Quebec has a long history of resistance to religious intervention grounded in laïcité, the separation of the state from religion, and its religious neutrality. But Journal Métro’s investigation exposes the province’s hypocrisy, specifically how the Church relies on covert endorsement from politicians. Bill 21 prohibits the province’s citizens who work in public service from wearing religious symbols on duty, but the persistence of conversion therapies—despite being far more harmful—does not receive the same fervour. And the province’s repeated financial support for transphobic organizations that support SOCEs, such as Pour les Droits des femmes Québec, blatantly proves where its values stand.
Mayor Valérie Plante reacted to the outcome of the investigation with an outraged tweet, demanding that SOCEs be stopped. Yet the municipal government has not offered any concrete solutions. If Montreal wants conversion therapies to “cease immediately,” then action must be taken accordingly. The current federal ban on conversion therapies is not retroactive, indicating that these therapies were acceptable before the law was implemented in 2022, while simultaneously invalidating the trauma of survivors who cannot seek legal redress. When exposed by Journal Métro, the accused churches claimed to have misinterpreted the law, or blamed the provincial government for not making it clear enough.
Under the guise of simple “conversation” or the alternative name of “reparative” therapy, these pseudoscientific conversion practices are still allowed to take place. This problem does not simply exist in a vacuum within antiquated psychological practices or Christian belief systems, but is systemic to the province. Quebec’s health-care system similarly misrepresents queerness and relies on scientifically unsound and homophobic stereotypes, signalling the need for a larger reform of how state institutions approach queer identities. Conversion therapies, even when they don’t bear the name, happen anywhere that an individual is treated as deviant for their sexual orientation or gender identity. Banning SOCEs must be accompanied by not only necessary justice for survivors, but also a dramatic change in the way our institutions approach queer and trans flourishing: By listening to the concerned communities first.

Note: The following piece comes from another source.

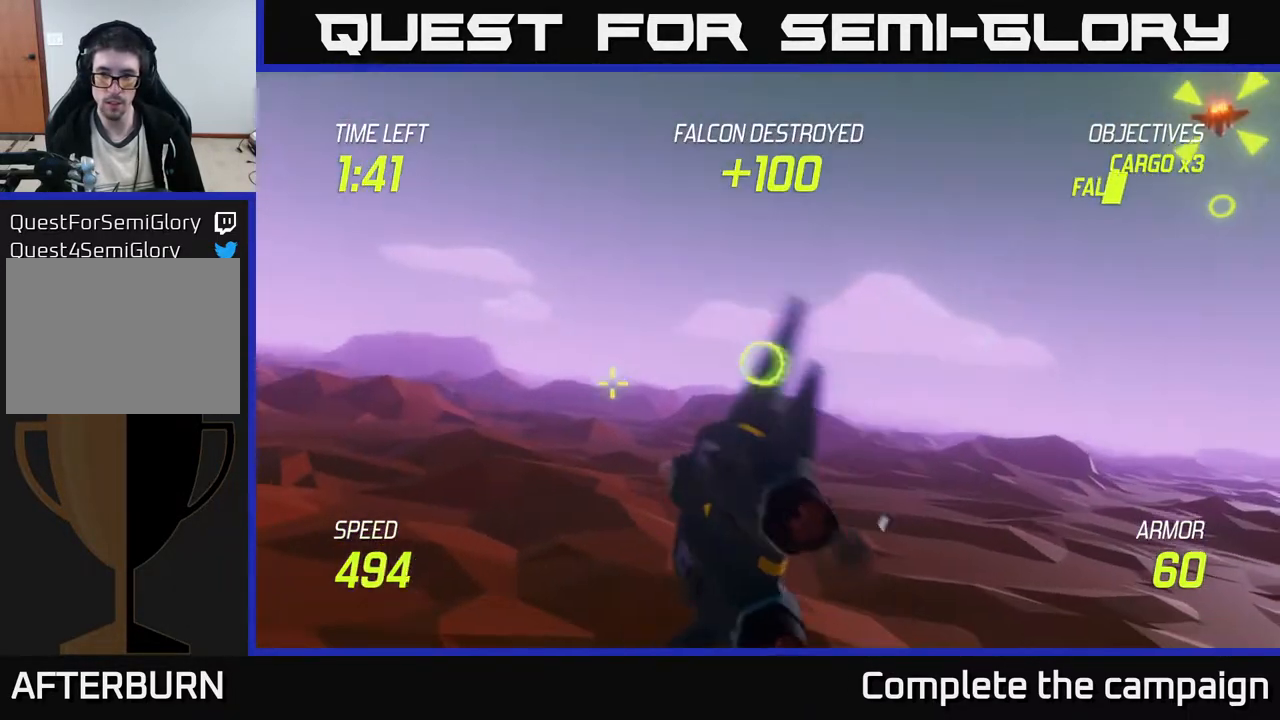
{"buttons": [], "left_stick": "right", "events": []}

The pro-conversion therapy argument that individuals are free to “seek help” can no longer be accepted. SOCEs imply that a queer identity is something to be healed from, and that one must change their sexual orientation or gender identity instead of challenging the homophobic and transphobic system that invalidates their existence. Criminalizing conversion therapies will not suffice to make internalized oppressions disappear. Queer and trans people need representation, life and joy, and resistance.

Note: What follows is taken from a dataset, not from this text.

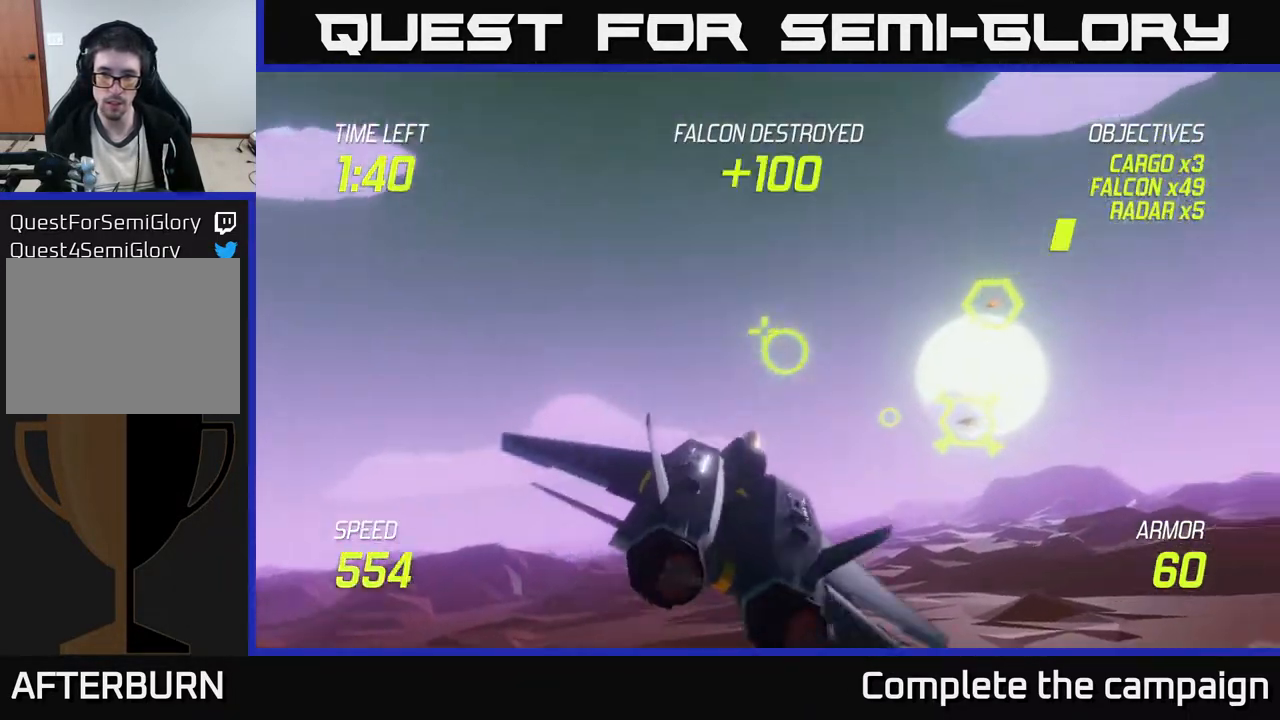
{"buttons": [], "left_stick": "down-left", "events": [[67, "left_stick", "left"], [133, "R2", "down"], [233, "left_stick", "center"], [250, "R2", "up"], [433, "left_stick", "down-left"]]}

As institutions like McGill are burgeoning with young students still exploring their identities, universities can play a key role in changing the harmful biologically essentialist and heteronormative codes of today’s society. One concrete way is to increase funding for the Gender, Sexuality, Feminist, and Social Justice Studies department. McGill must also acknowledge the existence of SOCEs in Montreal and take a clear stance against bigotry, as the general ignorance about Montreal’s conversion therapies only perpetuates their existence. Spreading the word about Journal Métro’s investigation and shining light on the risks taken by their journalists will be essential in finally putting an end to the continuous invalidation of queer and trans people’s humanity.